Cass. (ord.) 07/01/2025, n. 276
Indennità NASpI e invio certificato medico attestante il riacquisto della capacità lavorativa
L’Inps ha fornito alcuni chiarimenti sulle modalità di richiesta dell’indennità di disoccupazione NASpI per i dipendenti in malattia al momento della cessazione del rapporto di lavoro. In caso di malattia o infortunio/malattia professionale indennizzabili dall’Inps o dall’Inail verificatisi entro 60 giorni dalla cessazione del rapporto di lavoro, il termine per presentare la domanda di NASpI è sospeso per la durata dell’evento stesso e riprende a decorrere dal termine del predetto evento. I lavoratori possono inoltrare la domanda nei termini di legge, con decorrenza del pagamento dell’indennità (i) dall’ottavo giorno successivo al termine dell’evento, se la domanda viene presentata tempestivamente oppure (ii) dal giorno successivo alla presentazione della domanda, qualora la domanda sia presentata oltre l’ottavo giorno successivo al termine dell’evento.
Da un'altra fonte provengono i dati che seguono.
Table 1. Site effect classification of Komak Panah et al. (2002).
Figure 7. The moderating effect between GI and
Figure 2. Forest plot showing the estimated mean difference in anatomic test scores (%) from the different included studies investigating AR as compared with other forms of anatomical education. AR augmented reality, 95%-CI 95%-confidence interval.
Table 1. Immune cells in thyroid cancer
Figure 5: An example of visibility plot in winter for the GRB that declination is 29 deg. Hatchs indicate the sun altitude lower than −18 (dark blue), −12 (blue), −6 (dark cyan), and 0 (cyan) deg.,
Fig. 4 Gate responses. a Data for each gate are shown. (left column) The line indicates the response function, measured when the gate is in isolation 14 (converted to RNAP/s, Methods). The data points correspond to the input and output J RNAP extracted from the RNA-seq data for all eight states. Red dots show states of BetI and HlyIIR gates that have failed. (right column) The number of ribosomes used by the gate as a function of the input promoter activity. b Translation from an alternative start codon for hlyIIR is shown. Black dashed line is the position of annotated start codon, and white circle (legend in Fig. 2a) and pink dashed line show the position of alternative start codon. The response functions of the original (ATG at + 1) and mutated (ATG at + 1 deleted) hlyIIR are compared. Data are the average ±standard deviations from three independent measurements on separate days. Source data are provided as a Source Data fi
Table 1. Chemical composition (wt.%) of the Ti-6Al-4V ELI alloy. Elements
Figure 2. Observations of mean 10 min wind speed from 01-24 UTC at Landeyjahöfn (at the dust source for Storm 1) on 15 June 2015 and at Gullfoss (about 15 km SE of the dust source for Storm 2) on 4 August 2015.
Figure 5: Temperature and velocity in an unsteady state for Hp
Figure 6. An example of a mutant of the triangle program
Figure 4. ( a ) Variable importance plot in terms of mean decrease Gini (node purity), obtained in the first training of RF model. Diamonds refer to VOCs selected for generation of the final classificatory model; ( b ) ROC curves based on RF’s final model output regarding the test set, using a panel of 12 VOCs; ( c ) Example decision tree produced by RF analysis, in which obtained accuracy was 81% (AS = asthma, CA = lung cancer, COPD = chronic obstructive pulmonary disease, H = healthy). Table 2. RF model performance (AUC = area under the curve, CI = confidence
L’Inps ha, inoltre, precisato che dal 1° marzo 2025, per le richieste di NASpI presentate dai lavoratori in malattia o in infortunio/malattia professionale al momento della cessazione del rapporto di lavoro, è richiesto l’invio del certificato medico che attesti il riacquisto della capacità lavorativa o, in caso di evento tutelato dall’Inps, il certificato definitivo rilasciato dal predetto ente. I suddetti certificati medici, privi di diagnosi, potranno essere presentati contestualmente alla domanda di NASpI o successivamente tramite il modello “NASpI-Com”.